Opinion
3 Div. 902.
January 23, 1930.
Appeal from Circuit Court, Montgomery County; Leon McCord, Judge.
Luther H. Waller, of Montgomery, for appellant.
Rushton, Crenshaw Rushton and John P. Kohn, Jr., all of Montgomery, for appellees.
The suit is for the reformation of a conveyance because of mistake of fact by the parties thereto, and resulted in a judgment for the complainants.
The rules obtaining in such matters are well understood; and the authorities are collected in Parra v. Cooper, 213 Ala. 340, 104 So. 827; Burch v. Driver, 205 Ala. 659, 88 So. 902; Orr, Scroggins Hume v. Echols, 119 Ala. 340, 24 So. 357; Moore et al. v. Tate, 114 Ala. 582, 21 So. 820; Kelly v. Turner, 74 Ala. 513. The mistake was by reason of ignorance of legal effect. Skidmore v. Stewart, 199 Ala. 566, 75 So. 1; Hemphill v. Moody, 64 Ala. 468; Trapp Hill v. Moore Border, 21 Ala. 693; Larkins v. Biddle, 21 Ala. 252; Page v. Whatley, 162 Ala. 473, 50 So. 116; Hataway v. Carnley, 198 Ala. 39, 73 So. 382.
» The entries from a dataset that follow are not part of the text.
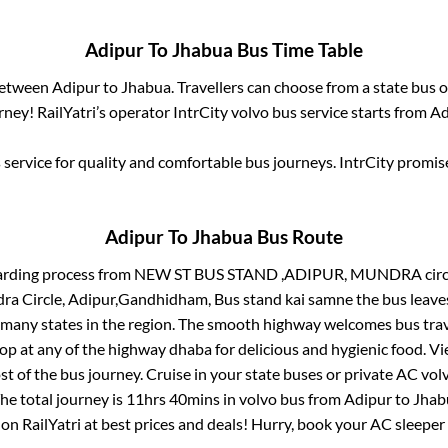
Adipur
To
Jhabua
Bus Time Table
 between
Adipur
to
Jhabua
. Travellers can choose from a state
bus o
ney! RailYatri’s operator IntrCity volvo bus service starts from
Ad
service for quality and comfortable bus journeys. IntrCity promi
Adipur
To
Jhabua
Bus Route
arding process from
NEW ST BUS STAND ,ADIPUR, MUNDRA circle,
ra Circle, Adipur,Gandhidham, Bus stand kai samne
the bus leave
r many states in the region. The smooth highway welcomes bus tra
top at any of the highway dhaba for delicious and hygienic food. 
of the bus journey. Cruise in your state buses or private AC volv
he total journey is
11hrs 40mins
in volvo bus from
Adipur
to
Jhab
 on RailYatri at best prices and deals! Hurry, book your AC sleepe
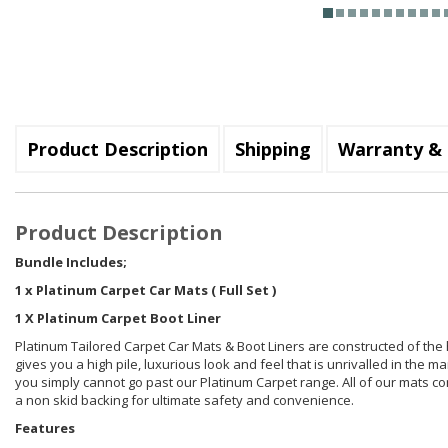
Product Description
Shipping
Warranty & 
Product Description
Bundle Includes;
1 x Platinum Carpet Car Mats ( Full Set )
1 X Platinum Carpet Boot Liner
Platinum Tailored Carpet Car Mats & Boot Liners are constructed of the
gives you a high pile, luxurious look and feel that is unrivalled in the m
you simply cannot go past our Platinum Carpet range. All of our mats comb
a non skid backing for ultimate safety and convenience.
Features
The evidence fully, clearly, and satisfactorily established that the mistake in drawing the conveyance was that of the scrivener, and the parties thereto, through ignorance and misapprehension as to the legal effect of the conveyance so drawn for them, executed a different conveyance from that intended and which the scrivener was instructed to draw; and that said writing did not express the true, real intent and agreement of the parties to the conveyance made at the time of its execution and delivery thereof.
The relief prayed was properly granted, and fully and properly expressed in the decree as to the parties.
Affirmed.
ANDERSON, C. J., and SAYRE and BROWN, JJ., concur.